SOLUÇÃO. ─ O mundo foi, de certo modo, feito para o homem. Portanto, glorificado o corpo humano, os outros corpos do mundo hão de necessariamente passar para um estado melhor, ficando em lugar mais conveniente e com aspecto mais deleitável. Ora, para o homem ser glorificado no seu corpo, é mister, primeiro, purificar-se do que se lhe opõe à glória, a saber: a corrupção e a mácula da culpa. Por isso, diz o Apóstolo: A corrupção não possuirá a incorruptibilidade; e da cidade da glória estarão fora todos os impuros. Semelhantemente, os elementos do mundo terão que ser purificados das disposições contrárias antes de introduzidos no seu novo estado glorioso, na mesma proporção em que isso se der com o homem. Pois, embora os seres materiais não possam propriamente ser contaminados pela culpa, contudo esta lhes imprime uma certa inaptidão a servirem para fins espirituais. Assim, vemos que os lugares, onde se cometeram crimes, não se consideram apropriados a nenhum ofício sagrado senão depois de purificados. Por isso, a parte do mundo onde habitamos contraiu, pelos nossos pecados, uma certa incapacidade para receber a glória. Daí o precisar de ser purificada. Do mesmo modo, os elementos são susceptíveis, pelo contato, na região média do ar, e de muitas gerações, corrupções e alterações, que se lhes opõem à pureza. Donde a necessidade de serem purificados, para convenientemente passarem ao novo estado da glória.

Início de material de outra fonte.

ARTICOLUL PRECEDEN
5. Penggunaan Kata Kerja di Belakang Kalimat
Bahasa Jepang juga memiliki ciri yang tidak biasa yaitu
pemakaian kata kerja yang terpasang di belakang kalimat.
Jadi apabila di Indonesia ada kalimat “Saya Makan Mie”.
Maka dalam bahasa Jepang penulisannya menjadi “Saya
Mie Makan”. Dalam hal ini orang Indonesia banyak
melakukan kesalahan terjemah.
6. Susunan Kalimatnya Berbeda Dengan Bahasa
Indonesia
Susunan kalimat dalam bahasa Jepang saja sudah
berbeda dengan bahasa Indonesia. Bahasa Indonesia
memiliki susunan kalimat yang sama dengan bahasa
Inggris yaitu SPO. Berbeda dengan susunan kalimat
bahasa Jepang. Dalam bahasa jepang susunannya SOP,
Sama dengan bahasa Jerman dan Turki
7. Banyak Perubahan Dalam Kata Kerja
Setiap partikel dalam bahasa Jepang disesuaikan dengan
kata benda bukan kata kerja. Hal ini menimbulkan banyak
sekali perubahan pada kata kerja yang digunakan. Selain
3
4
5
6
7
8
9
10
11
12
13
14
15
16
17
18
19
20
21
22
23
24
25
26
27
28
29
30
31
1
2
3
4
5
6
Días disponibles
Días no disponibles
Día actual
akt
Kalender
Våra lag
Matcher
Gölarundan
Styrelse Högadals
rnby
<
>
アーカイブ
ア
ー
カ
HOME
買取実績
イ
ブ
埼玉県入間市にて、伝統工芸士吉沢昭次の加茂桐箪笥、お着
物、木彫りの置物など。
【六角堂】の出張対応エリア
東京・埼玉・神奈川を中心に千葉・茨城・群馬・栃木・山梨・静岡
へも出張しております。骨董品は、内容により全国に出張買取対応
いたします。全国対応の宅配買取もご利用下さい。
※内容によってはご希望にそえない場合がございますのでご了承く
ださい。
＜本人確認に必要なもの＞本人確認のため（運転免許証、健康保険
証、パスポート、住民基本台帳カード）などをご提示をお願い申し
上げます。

DONDE A RESPOSTA À PRIMEIRA OBJEÇÃO. ─ Quando dizemos que toda criatura de Deus é pura, significa isso que não tem na sua substância mescla de malícia nenhuma. Ao contrário da doutrina dos Maniqueus, que ensinavam serem o bem e o mal duas substâncias de certo modo distintas e, de certo outro, mescladas. Mas o dizermos que uma criatura é pura não lhe exclui a mescla de natureza estranha que, embora boa em si mesma, repugna à perfeição da referida criatura. Também não impede possa uma criatura sofrer a contaminação de um mal, embora este não esteja mesclado com ela, como se lhe fizesse parte da substância.

RESPOSTA À SEGUNDA. ─ Embora os elementos corpóreos não possam ser contaminados pela culpa, contudo, pela culpa cometida contra eles, contraem uma certa incapacidade para receberem a perfeição da glória.

RESPOSTA À TERCEIRA. ─ A forma do misto e a do elemento pode ser considerada a dupla luz. Na sua perfeição específica, e então um corpo misto é mais nobre. Ou na perpetuidade da sua duração; e então mais nobre é o corpo simples, por não ser em si mesmo susceptível de nenhuma corrupção, salvo se esta lhe advier de uma causa externa. Ao contrário, um corpo misto traz em si mesmo a causa da sua corrupção, que é a composição de elementos contrários. Por onde, o corpo simples, embora parcialmente corruptível, é incorruptível no seu todo ─ o que do misto não se pode dizer. E como a glória, na sua perfeição, é incorruptível, por isso a perfeição de um corpo simples convém mais à perfeição da glória do que a de um corpo misto; salvo se este trouxer em si um princípio de incorrupção, como o corpo humano, cuja forma é incorruptível. Contudo, embora o corpo misto seja em si mesmo mais nobre que o simples, todavia este, quando existe por si mesmo e separadamente, tem o ser mais nobre que quando existe no misto. Porque no misto os corpos simples existem de certo modo em potência; ao passo que, existindo como tais e separadamente, existem em toda a sua perfeição.